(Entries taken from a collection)
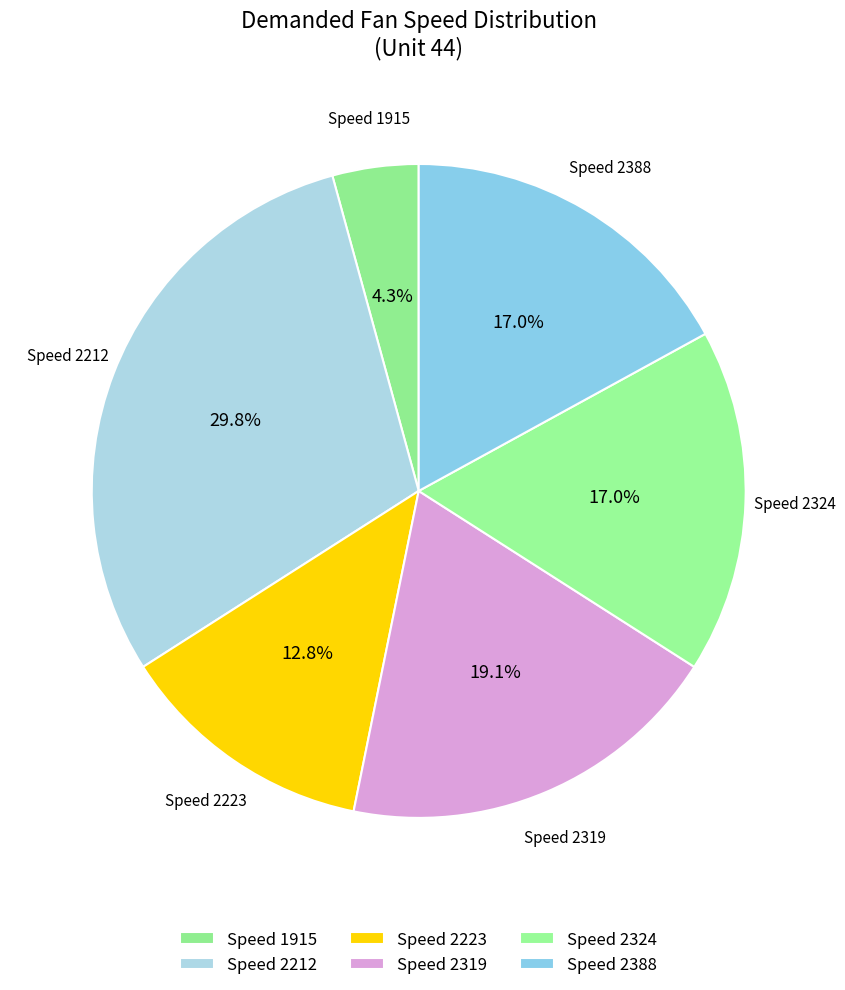

How many segments does this pie chart have?

6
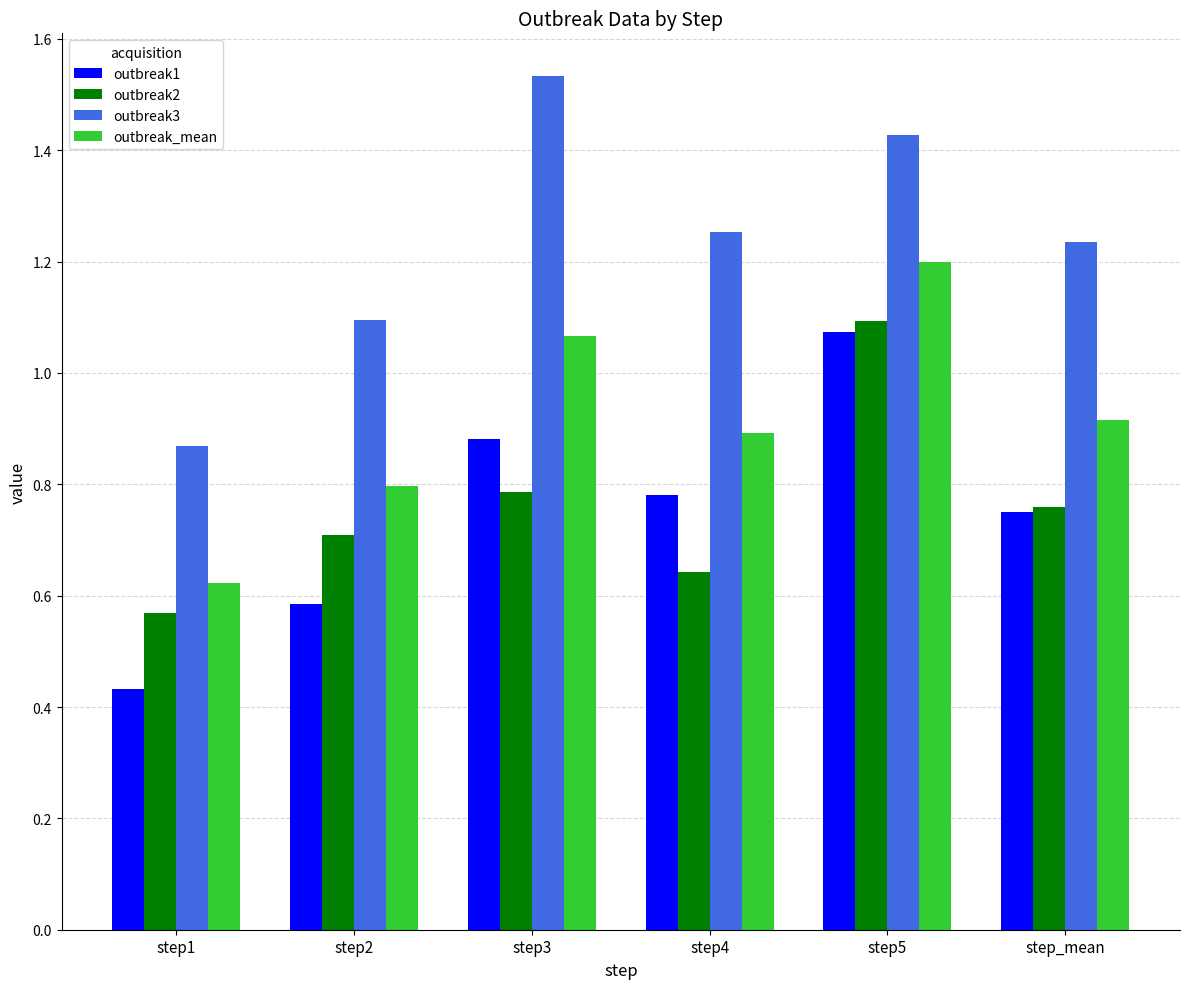

What is the total value across all series at step2?

3.2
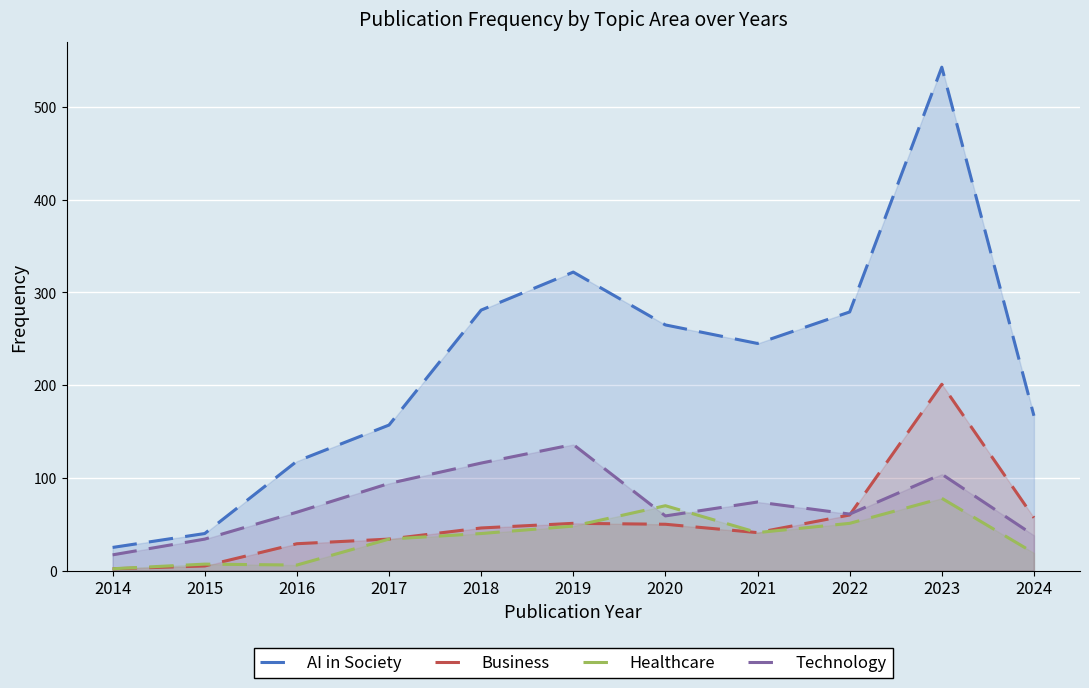

Reading right to left, transcribe all the data shown in this chart.

AI in Society: 2024=167	2023=543	2022=279	2021=245	2020=265	2019=322	2018=281	2017=157	2016=118	2015=40	2014=25
Business: 2024=57	2023=201	2022=60	2021=41	2020=50	2019=51	2018=46	2017=34	2016=29	2015=5	2014=2
Healthcare: 2024=19	2023=78	2022=51	2021=41	2020=70	2019=48	2018=40	2017=34	2016=6	2015=7	2014=2
Technology: 2024=38	2023=104	2022=61	2021=74	2020=59	2019=136	2018=116	2017=94	2016=63	2015=34	2014=17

> [Exercise description]: Revise the data above by replacing "chart" with "graph" throughout, keeping everything else unchanged and omitting the pictures.

> [Output for this task]:
How many segments does this pie graph have?

6

What is the total value across all series at step2?

3.2

Reading right to left, transcribe all the data shown in this graph.

AI in Society: 2024=167	2023=543	2022=279	2021=245	2020=265	2019=322	2018=281	2017=157	2016=118	2015=40	2014=25
Business: 2024=57	2023=201	2022=60	2021=41	2020=50	2019=51	2018=46	2017=34	2016=29	2015=5	2014=2
Healthcare: 2024=19	2023=78	2022=51	2021=41	2020=70	2019=48	2018=40	2017=34	2016=6	2015=7	2014=2
Technology: 2024=38	2023=104	2022=61	2021=74	2020=59	2019=136	2018=116	2017=94	2016=63	2015=34	2014=17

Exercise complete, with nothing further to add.